One of the most powerful and meaningful things I discovered when I wrote my book about a boy diagnosed with autism was completely unexpected. When I thought I had successfully created a character that wasn’t me, when I thought I had finally become an artist, I took a step back— and I saw how much of me is in Jason, how much of Jason is in me.
We both know what it feels like to be unseen and unheard. We have both dissociated when the world around us becomes too scary. We both struggle to fit into this world, even if we don’t really wants to. We are both human beings, and what I learned, so profoundly, writing this novel, is that we are ALL uniformly human in many uniquely human ways.
Of course, I can’t fully know what it is to be diagnosed autistic, or to be African American, or to be a white teenager from Shanksville, PA. I am still trying to figure out what it means to be me. But what I do know, and what I can write about, is a universal desire for identity and belonging, and I need to be free to use as many paint brushes as possible to try and create that picture, with the hope that one day, I can get closer to the truth. To a truth, in one particular moment in time.
Artists cannot cede the floor —because they do not STAND on a floor. They look at themselves and the world in which they live and they speak in many voices.
Writers stare out the window, they push open the door, they look up at a ceiling, poked so full of holes, you cannot tell where the earth ends and the sky begins.
And when it’s done well— when it’s honest and true—and done WITHOUT fear —
What we are forced to see is OURSELVES, and we may see something we like, or better yet, something we don’t.
Thank you.
*It has been publicly suggested -as click bait- that I was speaking for WHITE writers in this talk. Nothing could be further from the truth, I am speaking for the freedom of ALL writers, all artists. (Since I am the one who wrote the words I am the only one qualified to know the answer to this.) However it seems important to make clear that original impetus for this talk grew from the pain I felt when two of my good friends and colleagues, were cyber-bullied with violent, agressive, unrelenting memes, tweets, emails, blogs, and messages, BOTH of whom are “women of color.” The vitriol I reference, does not discriminate.
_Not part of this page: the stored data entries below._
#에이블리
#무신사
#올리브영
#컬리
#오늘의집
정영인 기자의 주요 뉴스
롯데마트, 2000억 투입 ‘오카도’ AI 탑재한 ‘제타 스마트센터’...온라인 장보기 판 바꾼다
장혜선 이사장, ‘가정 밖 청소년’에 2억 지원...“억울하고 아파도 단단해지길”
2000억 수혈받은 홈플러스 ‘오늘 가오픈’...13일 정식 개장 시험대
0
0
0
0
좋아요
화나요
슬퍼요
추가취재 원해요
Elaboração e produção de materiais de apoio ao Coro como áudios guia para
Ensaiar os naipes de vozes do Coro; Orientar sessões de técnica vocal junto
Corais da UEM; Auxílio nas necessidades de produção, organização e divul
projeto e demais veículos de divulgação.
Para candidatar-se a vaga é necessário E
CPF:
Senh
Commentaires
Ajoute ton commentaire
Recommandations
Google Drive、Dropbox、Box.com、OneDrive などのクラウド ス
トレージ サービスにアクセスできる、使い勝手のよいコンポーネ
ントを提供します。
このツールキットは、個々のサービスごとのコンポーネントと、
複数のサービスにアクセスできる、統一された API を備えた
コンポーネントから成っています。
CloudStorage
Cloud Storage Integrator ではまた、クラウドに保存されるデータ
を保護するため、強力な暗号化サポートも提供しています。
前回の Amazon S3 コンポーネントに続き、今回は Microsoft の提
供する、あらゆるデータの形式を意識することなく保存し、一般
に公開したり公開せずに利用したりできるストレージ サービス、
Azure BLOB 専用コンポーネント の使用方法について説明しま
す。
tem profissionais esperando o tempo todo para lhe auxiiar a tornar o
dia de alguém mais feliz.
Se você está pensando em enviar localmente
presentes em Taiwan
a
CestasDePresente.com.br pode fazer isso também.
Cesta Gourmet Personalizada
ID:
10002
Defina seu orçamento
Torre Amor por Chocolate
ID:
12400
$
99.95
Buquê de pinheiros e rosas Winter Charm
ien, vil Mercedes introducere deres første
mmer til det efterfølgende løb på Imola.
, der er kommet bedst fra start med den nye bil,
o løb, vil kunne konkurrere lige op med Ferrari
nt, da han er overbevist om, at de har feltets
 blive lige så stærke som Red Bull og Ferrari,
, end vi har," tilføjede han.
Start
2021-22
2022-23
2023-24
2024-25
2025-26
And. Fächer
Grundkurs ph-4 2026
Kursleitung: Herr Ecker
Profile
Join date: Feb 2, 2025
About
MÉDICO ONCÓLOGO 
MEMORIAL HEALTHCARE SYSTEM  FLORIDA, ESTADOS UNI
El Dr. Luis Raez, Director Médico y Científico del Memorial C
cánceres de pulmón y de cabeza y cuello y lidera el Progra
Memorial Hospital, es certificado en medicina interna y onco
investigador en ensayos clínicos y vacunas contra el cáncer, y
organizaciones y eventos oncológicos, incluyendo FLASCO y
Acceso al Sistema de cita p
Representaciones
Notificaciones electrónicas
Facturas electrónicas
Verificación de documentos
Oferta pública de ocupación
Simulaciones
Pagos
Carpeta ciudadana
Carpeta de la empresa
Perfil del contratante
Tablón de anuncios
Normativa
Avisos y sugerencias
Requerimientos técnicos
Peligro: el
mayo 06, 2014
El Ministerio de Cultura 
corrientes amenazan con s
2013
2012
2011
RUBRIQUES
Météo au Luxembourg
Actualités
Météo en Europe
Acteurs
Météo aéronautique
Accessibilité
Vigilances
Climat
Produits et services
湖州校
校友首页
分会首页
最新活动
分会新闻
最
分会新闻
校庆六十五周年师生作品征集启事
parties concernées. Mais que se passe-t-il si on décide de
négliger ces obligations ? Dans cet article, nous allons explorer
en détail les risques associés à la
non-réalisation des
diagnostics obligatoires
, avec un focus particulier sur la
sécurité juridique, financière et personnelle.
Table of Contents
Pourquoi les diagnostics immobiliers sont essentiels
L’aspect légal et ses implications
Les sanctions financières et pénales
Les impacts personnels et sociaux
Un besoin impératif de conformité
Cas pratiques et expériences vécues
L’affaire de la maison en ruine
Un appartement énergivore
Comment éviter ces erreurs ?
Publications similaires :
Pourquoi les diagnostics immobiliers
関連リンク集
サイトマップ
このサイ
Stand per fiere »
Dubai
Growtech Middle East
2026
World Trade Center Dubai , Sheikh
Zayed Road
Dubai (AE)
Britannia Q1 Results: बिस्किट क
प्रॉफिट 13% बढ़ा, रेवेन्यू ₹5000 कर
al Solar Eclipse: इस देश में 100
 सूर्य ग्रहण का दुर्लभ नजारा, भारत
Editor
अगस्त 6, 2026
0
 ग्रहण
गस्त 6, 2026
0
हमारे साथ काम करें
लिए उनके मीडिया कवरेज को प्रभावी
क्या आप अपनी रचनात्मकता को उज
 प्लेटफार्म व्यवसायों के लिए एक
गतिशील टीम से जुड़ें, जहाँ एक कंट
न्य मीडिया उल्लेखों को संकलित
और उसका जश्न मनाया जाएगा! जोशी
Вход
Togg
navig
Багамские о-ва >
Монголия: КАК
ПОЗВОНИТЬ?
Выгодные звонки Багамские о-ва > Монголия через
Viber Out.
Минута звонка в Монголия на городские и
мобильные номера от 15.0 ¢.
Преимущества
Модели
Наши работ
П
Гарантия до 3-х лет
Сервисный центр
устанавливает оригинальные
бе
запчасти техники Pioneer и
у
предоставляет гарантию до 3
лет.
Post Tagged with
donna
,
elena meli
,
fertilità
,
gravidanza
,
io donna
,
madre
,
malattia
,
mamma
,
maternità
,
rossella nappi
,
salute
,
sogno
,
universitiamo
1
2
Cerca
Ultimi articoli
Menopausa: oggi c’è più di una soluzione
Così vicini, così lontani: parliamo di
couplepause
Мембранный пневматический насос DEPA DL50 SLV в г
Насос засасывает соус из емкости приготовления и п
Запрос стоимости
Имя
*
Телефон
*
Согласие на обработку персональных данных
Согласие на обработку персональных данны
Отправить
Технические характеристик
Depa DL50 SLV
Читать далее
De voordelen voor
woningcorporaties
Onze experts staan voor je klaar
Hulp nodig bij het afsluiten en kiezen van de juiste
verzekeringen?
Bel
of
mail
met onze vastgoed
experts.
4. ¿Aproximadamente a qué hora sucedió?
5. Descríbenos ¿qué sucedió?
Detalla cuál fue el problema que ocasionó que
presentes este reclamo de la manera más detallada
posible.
And creates a pervasive atmosphere of fear.
** “. . .felt like I was cheating” is not the same as I WAS cheating. The take-away from this talk is that when I “thought” I was finally a “real” writer because I had written a character not based on me and my own experiences, I discovered, that in fact, I was writing simply another version of my own humanity. If it needs explaining: Irony is a tool writers often use to reveal nuanced meaning.
*** note the differentiation between the term calling-out when referring to literary critique which reveals or responds to misrepresentations in texts, and “social media call-out” as qualified in this talk as “heated, angry and bifurcated” – often aggressive, demeaning, mocking, sarcastic, incendiary, divisive,and gleeful. I am speaking to the latter.
****At no any point in this talk do I suggest, in any fashion, that “white writers don’t like criticism” which is why I make that point clearly, several times. Art and criticism belong hand in hand as a measure of aesthetic. BOTH must be held to the highest standard.